Grosse mise à jour, version 1.5, simple peau neuve graphique, on peut taxer StarCraft II de tous les noms. Mais l'essentiel reste qu'il plaît, qu'il envoûte, bref qu'il convainc tous ceux qui s'essayent à la bêta. Une fois une partie lancée, plus le temps de ruminer ces reproches caustiques.
Il s'agit de prier pour que l'adversaire ne soit pas un Coréen hyper-entraîné, et cravacher pour éviter l'humilisation d'une défaite trop rapide...
LES NOUVEAUTES du jeu passent inaperçues au début. Mais il faut vite les assimiler, pour se mettre à niveau. Car StarCraft II sera comme son prédécesseur : un jeu dédié à la compétition. On ne joue pas seulement pour le plaisir, mais pour le résultat, le classement, la victoire, enfin !
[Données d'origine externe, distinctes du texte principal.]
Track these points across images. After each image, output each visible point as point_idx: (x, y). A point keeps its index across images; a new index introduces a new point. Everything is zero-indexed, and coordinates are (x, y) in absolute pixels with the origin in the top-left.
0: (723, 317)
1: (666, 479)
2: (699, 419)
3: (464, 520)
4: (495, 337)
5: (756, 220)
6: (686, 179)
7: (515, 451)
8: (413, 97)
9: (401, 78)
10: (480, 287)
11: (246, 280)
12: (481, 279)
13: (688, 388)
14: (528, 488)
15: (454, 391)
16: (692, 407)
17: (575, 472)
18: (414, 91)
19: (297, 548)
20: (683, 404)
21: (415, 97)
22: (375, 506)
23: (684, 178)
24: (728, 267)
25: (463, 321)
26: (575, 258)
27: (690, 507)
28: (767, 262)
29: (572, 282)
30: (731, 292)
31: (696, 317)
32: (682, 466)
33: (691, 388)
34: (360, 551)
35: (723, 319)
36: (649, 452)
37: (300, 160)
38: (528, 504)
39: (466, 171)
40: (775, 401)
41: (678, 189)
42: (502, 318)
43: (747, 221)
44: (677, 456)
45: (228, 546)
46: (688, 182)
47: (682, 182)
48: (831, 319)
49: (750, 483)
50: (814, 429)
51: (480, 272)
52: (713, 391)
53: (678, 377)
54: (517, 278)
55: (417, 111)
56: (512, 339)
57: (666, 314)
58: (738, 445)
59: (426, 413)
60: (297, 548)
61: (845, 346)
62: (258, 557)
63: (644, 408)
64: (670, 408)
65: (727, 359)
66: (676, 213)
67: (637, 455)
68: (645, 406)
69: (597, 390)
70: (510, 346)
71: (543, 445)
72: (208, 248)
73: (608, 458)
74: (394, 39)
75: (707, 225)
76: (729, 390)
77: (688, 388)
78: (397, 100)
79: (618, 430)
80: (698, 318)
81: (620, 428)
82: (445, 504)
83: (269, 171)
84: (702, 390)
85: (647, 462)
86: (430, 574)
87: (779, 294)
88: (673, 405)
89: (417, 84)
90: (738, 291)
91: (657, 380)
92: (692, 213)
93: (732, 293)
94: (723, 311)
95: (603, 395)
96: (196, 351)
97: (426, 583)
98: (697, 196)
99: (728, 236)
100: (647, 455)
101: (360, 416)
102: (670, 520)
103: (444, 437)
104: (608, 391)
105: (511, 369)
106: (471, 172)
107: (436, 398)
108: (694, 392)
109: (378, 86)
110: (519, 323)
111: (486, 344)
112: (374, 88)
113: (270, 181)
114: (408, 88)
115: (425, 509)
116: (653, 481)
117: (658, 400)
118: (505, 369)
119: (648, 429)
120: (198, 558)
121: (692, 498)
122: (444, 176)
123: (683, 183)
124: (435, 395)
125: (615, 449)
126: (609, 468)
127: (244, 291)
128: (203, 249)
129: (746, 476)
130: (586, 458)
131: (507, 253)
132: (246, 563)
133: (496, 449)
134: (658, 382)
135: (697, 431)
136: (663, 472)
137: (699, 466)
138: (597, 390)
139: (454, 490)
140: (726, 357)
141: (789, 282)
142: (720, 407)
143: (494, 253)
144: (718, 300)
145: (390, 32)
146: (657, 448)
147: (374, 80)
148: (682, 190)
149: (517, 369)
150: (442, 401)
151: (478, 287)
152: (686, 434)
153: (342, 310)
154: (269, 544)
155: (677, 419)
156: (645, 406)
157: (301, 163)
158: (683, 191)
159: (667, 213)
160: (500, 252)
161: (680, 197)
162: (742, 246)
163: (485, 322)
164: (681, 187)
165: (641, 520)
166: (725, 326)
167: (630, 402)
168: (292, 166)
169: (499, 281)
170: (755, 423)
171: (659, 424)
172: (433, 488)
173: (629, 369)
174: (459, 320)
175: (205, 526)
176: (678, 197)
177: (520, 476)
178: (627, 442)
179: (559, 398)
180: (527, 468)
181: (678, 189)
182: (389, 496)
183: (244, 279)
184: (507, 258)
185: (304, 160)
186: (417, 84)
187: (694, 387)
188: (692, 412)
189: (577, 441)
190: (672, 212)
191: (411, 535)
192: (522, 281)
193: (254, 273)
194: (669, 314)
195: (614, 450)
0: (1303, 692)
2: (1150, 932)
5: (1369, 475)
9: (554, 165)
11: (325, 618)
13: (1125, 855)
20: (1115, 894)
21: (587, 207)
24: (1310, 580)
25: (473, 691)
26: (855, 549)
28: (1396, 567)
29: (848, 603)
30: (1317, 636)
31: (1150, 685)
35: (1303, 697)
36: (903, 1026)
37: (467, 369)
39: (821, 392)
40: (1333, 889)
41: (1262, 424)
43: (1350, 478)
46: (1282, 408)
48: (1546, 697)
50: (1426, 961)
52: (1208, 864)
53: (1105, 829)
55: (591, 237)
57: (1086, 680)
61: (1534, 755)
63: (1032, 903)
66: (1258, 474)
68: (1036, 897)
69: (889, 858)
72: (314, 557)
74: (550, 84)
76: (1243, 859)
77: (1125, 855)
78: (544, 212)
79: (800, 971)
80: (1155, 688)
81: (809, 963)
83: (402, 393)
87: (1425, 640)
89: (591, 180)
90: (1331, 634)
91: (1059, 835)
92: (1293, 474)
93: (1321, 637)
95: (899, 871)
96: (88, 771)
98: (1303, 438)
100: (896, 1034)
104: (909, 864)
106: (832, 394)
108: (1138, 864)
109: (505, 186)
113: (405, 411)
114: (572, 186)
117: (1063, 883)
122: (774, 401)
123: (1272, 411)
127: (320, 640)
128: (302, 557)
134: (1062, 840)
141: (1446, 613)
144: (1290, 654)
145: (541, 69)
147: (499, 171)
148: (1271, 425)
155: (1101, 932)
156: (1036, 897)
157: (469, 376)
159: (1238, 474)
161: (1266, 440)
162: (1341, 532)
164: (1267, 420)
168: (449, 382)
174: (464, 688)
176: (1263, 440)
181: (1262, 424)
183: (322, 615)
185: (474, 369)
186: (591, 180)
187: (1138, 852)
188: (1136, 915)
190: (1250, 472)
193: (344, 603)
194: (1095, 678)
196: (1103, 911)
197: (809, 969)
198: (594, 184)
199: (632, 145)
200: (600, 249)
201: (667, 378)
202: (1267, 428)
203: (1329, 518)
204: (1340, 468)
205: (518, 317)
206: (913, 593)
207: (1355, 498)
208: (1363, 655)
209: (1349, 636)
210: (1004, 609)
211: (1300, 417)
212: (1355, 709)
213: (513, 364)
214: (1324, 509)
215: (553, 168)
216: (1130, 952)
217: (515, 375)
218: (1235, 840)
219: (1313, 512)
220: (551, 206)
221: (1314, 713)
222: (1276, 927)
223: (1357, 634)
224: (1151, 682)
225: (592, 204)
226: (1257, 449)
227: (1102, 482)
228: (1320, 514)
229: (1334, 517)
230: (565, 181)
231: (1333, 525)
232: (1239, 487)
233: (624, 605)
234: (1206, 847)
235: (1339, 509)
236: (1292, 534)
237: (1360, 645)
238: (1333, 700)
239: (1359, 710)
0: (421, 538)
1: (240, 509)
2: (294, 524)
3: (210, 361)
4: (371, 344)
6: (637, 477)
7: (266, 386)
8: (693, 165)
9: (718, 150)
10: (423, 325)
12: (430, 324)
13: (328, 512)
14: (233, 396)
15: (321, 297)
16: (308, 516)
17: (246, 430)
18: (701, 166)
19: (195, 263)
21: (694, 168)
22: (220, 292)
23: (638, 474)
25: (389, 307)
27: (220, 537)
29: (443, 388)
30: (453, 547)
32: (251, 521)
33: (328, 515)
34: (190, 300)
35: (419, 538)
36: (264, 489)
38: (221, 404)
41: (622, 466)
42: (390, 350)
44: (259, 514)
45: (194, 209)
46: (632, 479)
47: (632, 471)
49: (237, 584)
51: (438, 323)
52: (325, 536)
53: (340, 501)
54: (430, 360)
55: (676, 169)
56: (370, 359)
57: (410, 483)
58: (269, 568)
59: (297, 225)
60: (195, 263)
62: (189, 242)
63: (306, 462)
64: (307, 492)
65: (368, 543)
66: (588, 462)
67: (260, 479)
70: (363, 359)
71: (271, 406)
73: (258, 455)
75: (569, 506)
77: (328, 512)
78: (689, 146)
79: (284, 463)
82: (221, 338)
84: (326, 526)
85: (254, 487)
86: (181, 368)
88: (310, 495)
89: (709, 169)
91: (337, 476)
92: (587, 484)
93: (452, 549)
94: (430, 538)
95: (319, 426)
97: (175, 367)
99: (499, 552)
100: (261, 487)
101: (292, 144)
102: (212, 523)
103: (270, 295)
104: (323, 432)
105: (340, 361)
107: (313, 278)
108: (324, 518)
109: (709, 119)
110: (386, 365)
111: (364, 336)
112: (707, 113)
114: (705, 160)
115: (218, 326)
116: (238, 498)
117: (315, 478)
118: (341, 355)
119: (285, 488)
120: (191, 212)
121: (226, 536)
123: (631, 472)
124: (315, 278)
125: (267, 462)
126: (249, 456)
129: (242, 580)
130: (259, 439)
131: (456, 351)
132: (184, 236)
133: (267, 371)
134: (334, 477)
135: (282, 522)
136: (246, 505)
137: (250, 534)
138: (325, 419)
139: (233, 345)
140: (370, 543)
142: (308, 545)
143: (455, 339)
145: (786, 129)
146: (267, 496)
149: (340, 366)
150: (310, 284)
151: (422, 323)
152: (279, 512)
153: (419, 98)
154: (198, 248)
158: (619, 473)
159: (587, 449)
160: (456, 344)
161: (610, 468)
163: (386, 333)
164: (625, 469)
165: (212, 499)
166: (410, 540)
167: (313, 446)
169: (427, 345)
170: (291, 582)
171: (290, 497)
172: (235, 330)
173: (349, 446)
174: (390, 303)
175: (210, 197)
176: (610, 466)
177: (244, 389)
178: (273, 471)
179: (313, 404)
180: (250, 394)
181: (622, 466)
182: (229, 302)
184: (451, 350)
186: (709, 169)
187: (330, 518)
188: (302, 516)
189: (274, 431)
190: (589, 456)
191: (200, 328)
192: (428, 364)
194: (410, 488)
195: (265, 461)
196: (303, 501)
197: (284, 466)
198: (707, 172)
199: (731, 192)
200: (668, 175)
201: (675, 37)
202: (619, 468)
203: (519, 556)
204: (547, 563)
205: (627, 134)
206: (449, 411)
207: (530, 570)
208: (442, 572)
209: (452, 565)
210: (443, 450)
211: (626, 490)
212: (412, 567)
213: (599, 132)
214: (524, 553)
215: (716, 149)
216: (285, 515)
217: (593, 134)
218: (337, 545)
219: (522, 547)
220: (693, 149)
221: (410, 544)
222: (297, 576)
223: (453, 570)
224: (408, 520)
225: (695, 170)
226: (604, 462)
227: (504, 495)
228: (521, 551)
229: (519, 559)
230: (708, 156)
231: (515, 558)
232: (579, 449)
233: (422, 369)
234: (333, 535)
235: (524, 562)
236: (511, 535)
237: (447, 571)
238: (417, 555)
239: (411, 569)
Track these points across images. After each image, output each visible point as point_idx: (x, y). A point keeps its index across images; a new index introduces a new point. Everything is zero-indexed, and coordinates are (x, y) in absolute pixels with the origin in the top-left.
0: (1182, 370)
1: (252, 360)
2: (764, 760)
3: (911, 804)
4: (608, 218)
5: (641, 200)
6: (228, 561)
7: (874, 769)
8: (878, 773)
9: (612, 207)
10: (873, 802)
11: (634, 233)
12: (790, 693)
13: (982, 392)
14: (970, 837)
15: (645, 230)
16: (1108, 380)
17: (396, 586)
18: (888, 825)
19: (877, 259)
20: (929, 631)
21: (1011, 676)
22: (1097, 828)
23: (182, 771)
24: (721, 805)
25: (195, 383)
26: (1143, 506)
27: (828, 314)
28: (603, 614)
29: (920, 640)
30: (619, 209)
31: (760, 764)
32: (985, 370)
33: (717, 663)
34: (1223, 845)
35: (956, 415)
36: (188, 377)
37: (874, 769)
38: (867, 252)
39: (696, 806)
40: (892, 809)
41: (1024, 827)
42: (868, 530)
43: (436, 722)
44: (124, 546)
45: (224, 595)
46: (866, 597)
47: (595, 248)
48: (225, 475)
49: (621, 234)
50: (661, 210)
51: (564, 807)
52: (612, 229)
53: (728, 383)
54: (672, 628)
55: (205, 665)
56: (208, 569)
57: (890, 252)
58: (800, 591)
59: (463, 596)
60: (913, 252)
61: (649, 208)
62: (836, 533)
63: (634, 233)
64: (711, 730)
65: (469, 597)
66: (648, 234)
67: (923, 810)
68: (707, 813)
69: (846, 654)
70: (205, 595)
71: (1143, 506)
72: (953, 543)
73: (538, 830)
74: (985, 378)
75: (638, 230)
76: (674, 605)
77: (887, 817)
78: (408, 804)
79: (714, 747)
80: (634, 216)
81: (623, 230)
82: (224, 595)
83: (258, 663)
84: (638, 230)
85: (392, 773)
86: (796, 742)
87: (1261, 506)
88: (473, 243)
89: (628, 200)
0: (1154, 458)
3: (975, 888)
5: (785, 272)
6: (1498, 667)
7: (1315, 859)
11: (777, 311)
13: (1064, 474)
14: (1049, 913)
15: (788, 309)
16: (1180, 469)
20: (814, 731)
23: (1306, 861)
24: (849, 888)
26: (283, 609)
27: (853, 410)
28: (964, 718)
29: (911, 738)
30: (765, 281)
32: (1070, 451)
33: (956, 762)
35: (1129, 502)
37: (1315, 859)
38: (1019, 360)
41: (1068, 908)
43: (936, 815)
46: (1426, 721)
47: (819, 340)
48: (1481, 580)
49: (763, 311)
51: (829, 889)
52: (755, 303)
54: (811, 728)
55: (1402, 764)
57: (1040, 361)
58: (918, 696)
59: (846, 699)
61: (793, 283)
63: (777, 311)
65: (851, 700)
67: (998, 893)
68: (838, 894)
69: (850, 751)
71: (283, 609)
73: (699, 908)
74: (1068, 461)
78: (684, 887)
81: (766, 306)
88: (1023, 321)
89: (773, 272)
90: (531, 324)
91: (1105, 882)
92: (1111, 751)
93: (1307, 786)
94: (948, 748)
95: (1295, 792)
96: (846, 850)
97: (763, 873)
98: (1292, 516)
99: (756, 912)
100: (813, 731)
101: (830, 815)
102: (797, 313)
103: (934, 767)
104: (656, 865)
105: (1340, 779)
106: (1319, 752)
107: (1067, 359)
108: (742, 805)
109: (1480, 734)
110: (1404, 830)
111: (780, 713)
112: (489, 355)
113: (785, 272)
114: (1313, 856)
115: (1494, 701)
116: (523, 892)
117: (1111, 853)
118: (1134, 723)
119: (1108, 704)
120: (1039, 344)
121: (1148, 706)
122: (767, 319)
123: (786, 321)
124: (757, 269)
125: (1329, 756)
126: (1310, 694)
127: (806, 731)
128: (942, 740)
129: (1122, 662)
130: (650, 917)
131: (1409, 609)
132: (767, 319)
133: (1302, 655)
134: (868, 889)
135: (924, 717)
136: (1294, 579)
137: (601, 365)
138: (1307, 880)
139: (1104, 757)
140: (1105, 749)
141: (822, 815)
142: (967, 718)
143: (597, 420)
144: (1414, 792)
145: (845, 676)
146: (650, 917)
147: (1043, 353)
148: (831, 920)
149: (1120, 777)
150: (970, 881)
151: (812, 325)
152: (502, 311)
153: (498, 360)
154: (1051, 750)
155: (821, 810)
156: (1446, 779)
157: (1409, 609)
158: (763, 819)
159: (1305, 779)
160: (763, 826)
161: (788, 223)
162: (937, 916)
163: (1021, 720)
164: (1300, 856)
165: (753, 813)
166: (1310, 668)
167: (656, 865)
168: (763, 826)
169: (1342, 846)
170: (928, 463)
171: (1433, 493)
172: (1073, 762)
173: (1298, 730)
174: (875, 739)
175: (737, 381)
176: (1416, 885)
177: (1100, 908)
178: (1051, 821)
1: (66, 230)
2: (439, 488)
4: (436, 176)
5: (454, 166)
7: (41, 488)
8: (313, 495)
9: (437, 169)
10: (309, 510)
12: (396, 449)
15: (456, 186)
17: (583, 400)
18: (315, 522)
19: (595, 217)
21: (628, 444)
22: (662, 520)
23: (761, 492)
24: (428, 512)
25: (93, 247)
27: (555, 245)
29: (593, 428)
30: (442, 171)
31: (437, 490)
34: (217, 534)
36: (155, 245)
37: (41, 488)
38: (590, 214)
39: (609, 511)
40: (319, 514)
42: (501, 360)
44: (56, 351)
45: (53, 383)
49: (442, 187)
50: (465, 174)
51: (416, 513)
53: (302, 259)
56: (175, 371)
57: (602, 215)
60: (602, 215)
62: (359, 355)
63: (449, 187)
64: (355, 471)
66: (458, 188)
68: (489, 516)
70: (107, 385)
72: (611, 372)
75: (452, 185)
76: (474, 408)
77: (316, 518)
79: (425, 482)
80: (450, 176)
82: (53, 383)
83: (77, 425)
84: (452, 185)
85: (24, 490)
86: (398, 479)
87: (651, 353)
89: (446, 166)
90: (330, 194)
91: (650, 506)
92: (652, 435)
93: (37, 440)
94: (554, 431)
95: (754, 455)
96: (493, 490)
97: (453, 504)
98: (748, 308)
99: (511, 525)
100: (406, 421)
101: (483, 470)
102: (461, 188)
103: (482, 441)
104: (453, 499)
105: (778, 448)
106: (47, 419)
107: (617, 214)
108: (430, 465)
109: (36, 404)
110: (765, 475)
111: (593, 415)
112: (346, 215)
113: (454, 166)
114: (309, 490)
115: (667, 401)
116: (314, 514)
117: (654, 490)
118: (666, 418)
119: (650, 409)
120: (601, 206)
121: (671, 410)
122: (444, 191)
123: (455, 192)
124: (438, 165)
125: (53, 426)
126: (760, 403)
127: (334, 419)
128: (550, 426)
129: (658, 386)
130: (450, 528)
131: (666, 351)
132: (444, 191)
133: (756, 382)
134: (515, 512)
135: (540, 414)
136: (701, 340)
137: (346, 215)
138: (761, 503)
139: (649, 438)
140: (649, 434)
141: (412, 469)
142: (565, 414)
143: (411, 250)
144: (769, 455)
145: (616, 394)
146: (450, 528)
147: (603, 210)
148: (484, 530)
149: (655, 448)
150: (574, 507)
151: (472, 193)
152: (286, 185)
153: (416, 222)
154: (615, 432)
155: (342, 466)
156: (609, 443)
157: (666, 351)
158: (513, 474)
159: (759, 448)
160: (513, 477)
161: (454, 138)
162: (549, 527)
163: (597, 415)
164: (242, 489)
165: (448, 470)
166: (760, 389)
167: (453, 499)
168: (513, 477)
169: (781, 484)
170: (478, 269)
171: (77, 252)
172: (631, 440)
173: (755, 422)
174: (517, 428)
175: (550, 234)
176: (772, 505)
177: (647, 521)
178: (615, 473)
Bref, il s'agit d'étudier chaque subtilité du jeu, de se préparer, de s'entraîner encore et encore, et ce, afin de devenir plus puissant. Par rapport au premier StarCraft, ce deuxième épisode se veut plus accessible; l'interface a été mise à jour pour ne pas léser les nouveaux arrivants.
Mais l'ergonomie ainsi revue facilite la prise en main et aplanit donc le niveau des joueurs. Pour compenser, Blizzard a intégré de nouveaux mécanismes de jeu déterminants. Le premier concerne la quantité de dégâts infligés par les unités.
Alors que dans le premier opus, les choses étaient très claires (trois types de dégâts : concussifs, normaux, explosifs; et trois qualités d'unité : légère, moyenne, lourde, auxquelles s'appliquaient ces dégâts), le second offre plus de possibilités. Il existe maintenant plusieurs "qualités" d'unité : mécanique, biologique, psionique, légère, lourde et massive.
Chaque unité des trois races se référant à une ou plusieurs de ces qualités... Ainsi, par exemple, un Colosse Protoss sera-t-il classé dans les catégories mécanique, lourde et massive, alors qu'un Fantôme Terran entrera dans les catégories biologique et psionique. Les combinaisons sont nombreuses, et les spécificités de chacun d'autant plus difficiles à retenir.
Pourtant, il s'agit de bien connaître les caractéristiques et capacités de chauqe unité, car en plus de leur force de frappe "normale", la plupart des soldats, des tanks et des créatures possèdent un bonus (variable) contre une certaine catégorie d'unités.
C'est pourquoi le Maraudeur sera largement avantagé contre des ennemis lourds, puisqu'il infligera dix points de dégâts supplémentaires à chaque coup contre ce genre d'adversaire.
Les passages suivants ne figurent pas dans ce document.